-- Opening Marker --

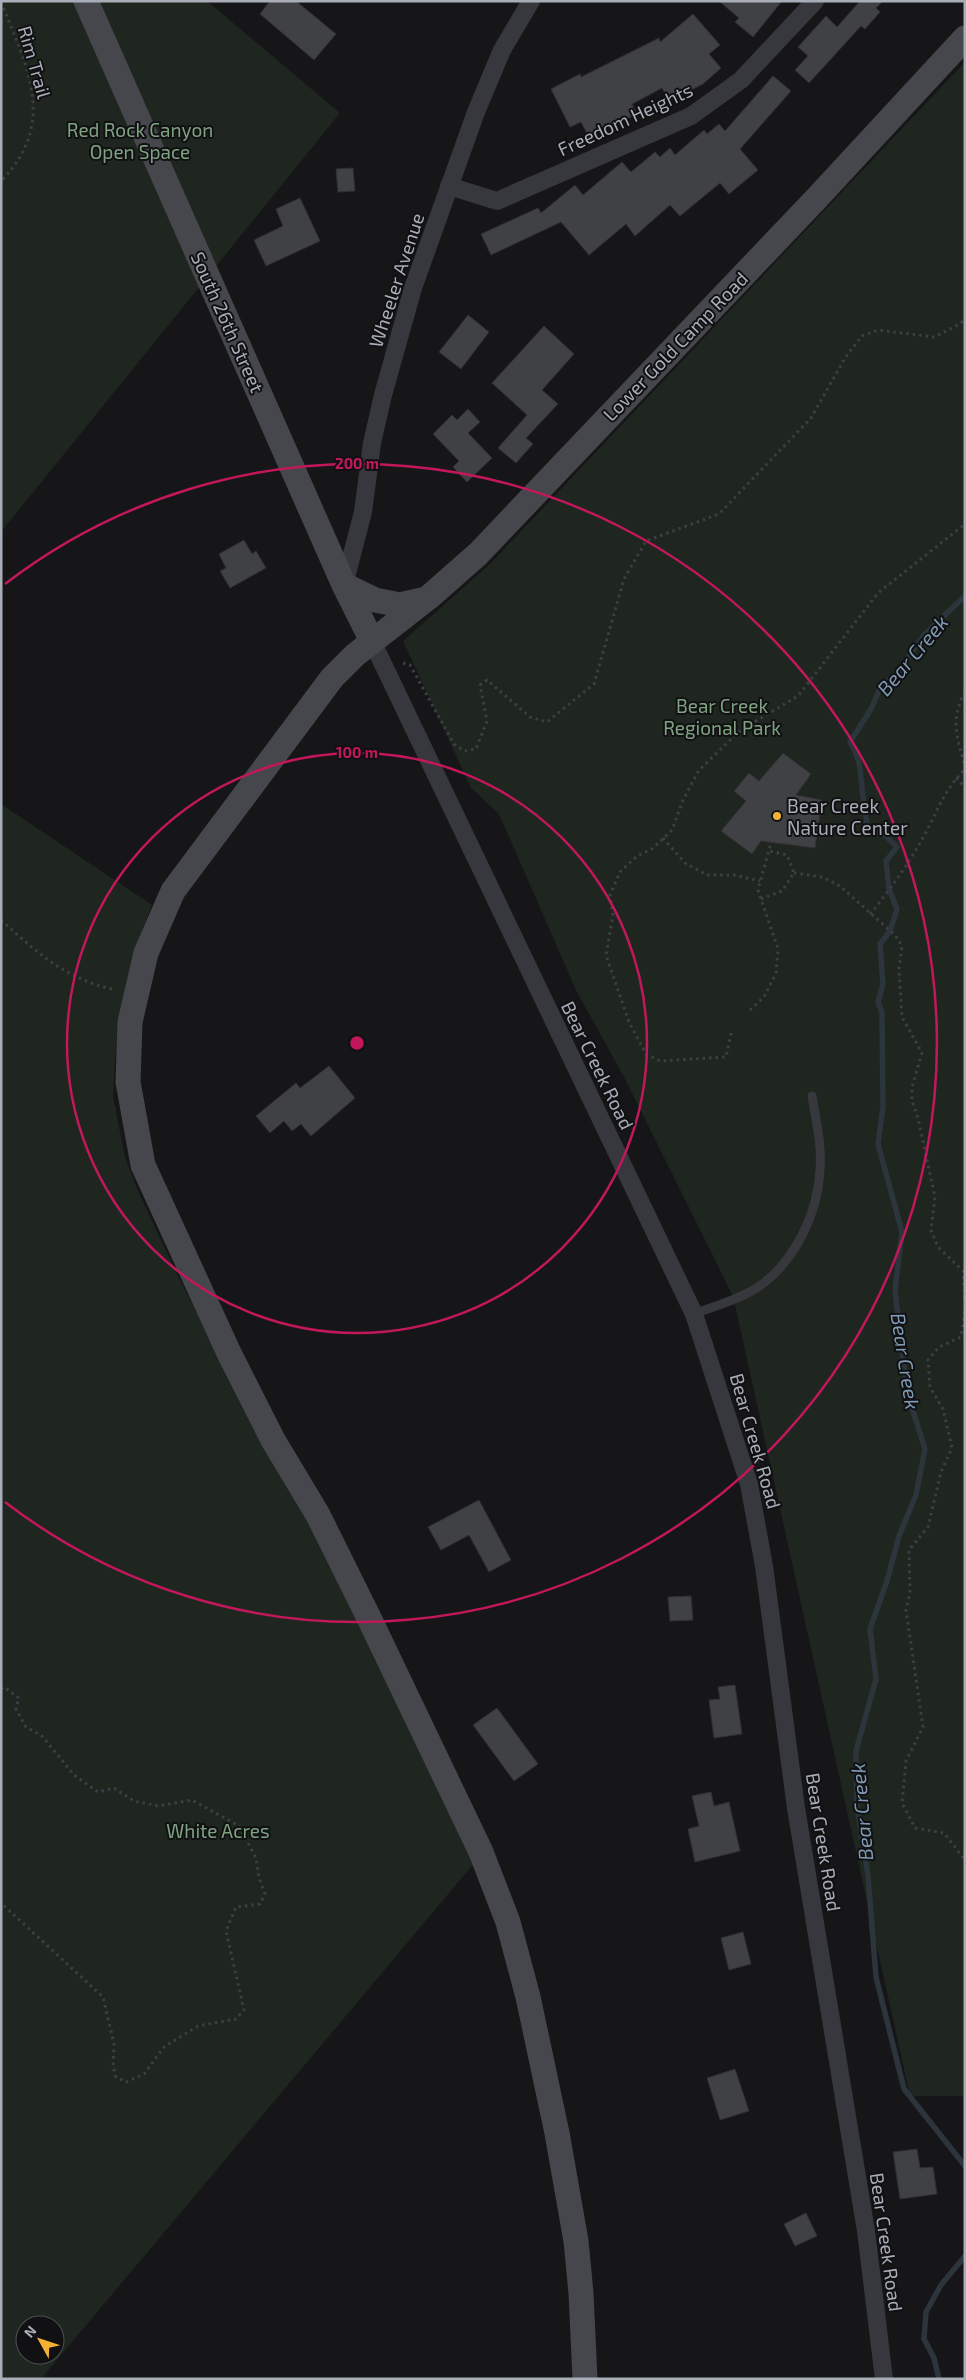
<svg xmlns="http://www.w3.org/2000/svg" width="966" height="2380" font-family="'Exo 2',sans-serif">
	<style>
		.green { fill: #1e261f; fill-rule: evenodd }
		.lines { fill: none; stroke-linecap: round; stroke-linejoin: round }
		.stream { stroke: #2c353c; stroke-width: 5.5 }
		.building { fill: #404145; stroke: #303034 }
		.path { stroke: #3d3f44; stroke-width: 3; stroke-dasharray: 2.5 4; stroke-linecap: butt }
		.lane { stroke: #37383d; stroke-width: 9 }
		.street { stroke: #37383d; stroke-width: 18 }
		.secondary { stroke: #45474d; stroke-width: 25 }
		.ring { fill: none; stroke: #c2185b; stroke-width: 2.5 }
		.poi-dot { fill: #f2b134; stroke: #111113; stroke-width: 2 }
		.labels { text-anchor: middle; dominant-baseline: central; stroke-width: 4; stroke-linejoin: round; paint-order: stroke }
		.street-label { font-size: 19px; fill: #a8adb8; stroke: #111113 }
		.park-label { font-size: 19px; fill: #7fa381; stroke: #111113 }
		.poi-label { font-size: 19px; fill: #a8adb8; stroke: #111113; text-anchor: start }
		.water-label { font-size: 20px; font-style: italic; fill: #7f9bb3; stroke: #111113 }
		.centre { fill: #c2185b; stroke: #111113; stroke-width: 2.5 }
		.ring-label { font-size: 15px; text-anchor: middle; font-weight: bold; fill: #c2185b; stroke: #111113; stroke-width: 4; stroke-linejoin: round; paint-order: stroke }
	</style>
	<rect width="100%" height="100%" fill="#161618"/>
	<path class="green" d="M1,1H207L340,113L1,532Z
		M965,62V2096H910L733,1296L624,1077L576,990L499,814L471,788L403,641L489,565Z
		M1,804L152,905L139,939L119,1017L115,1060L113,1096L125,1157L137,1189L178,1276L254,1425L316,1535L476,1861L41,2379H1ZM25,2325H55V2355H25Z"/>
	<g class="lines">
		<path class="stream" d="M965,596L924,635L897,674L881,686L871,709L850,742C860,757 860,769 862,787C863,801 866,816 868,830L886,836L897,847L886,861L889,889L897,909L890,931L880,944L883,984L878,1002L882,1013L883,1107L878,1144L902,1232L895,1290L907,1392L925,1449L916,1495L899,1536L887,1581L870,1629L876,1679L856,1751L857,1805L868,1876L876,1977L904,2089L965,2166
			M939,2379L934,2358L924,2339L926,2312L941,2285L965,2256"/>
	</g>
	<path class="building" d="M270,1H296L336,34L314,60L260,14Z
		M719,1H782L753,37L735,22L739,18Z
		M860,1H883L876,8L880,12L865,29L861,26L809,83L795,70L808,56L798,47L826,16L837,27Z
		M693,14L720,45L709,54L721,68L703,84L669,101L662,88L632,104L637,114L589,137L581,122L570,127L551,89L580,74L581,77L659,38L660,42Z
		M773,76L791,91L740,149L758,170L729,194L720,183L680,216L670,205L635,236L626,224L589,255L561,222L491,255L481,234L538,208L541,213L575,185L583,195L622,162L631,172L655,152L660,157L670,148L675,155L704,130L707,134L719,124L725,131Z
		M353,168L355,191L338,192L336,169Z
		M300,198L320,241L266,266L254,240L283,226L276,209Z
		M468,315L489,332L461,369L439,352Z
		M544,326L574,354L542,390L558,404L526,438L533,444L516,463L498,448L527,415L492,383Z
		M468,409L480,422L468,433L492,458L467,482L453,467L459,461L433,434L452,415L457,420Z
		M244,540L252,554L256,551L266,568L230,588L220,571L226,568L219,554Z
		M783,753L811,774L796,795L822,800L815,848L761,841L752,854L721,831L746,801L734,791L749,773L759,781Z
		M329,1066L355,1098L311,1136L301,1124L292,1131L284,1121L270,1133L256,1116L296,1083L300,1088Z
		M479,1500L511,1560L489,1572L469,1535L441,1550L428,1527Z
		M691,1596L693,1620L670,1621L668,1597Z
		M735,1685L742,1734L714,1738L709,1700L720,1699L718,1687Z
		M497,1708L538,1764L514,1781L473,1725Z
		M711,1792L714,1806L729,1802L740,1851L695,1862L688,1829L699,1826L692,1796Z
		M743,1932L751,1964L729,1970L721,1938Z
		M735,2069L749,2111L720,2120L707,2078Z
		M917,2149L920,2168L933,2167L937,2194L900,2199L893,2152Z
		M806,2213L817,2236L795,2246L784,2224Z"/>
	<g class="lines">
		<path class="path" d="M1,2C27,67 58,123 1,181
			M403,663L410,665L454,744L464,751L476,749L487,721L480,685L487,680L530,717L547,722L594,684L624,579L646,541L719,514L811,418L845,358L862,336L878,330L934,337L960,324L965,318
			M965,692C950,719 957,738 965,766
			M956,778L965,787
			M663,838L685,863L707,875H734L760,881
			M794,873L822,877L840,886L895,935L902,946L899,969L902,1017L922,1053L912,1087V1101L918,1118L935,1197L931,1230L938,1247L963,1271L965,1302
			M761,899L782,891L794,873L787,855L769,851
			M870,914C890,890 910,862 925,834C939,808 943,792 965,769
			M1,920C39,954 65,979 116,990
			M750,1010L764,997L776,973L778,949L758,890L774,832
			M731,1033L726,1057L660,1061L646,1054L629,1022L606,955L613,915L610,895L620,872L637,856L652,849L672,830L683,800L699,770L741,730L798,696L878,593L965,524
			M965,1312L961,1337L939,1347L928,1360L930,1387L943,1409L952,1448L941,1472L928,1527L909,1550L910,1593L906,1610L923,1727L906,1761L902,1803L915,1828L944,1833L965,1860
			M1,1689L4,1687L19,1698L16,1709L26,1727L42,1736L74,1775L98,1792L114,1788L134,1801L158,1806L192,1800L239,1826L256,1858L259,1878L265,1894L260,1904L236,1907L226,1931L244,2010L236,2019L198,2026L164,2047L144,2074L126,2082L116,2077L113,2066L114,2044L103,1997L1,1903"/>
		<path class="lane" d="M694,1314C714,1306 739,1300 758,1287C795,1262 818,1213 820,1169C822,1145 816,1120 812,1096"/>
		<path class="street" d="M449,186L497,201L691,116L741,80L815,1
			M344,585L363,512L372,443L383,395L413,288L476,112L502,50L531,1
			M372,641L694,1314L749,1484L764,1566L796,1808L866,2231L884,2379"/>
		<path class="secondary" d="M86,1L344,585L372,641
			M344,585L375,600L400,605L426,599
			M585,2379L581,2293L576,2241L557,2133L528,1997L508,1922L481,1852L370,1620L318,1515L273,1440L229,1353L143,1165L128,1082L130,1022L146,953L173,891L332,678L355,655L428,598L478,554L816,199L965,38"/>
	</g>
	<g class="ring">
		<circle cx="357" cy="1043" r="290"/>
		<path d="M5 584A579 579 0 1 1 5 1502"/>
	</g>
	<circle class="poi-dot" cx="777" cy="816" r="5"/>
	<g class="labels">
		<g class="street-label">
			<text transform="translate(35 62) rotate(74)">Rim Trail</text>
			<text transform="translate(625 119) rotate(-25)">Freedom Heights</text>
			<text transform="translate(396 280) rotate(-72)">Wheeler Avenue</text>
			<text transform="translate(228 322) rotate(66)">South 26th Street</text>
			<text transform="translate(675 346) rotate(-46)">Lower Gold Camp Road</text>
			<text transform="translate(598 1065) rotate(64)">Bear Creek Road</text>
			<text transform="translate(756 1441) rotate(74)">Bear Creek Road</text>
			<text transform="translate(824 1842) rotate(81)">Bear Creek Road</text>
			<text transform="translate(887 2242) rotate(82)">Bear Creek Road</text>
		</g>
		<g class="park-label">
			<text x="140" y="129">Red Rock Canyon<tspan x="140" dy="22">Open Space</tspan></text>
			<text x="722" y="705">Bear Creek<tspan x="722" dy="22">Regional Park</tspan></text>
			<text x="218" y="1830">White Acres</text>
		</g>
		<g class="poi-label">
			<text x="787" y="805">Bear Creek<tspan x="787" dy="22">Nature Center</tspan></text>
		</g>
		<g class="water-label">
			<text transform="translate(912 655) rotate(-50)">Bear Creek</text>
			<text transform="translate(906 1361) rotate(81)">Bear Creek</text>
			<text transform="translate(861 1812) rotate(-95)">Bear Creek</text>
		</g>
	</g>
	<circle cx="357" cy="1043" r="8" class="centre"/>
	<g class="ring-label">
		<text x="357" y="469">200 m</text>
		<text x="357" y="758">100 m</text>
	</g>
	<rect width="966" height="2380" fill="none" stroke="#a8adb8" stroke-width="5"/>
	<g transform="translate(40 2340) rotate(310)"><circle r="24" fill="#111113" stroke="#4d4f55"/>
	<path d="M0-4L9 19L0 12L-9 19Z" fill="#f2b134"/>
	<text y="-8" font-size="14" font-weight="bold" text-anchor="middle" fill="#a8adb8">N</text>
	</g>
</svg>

-- Closing Marker --

_EXERCISE INSTRUCTIONS_
Each line of the data above that contains "labels" counts once; report the total alone.

_OUTPUT FOR THIS TASK_
2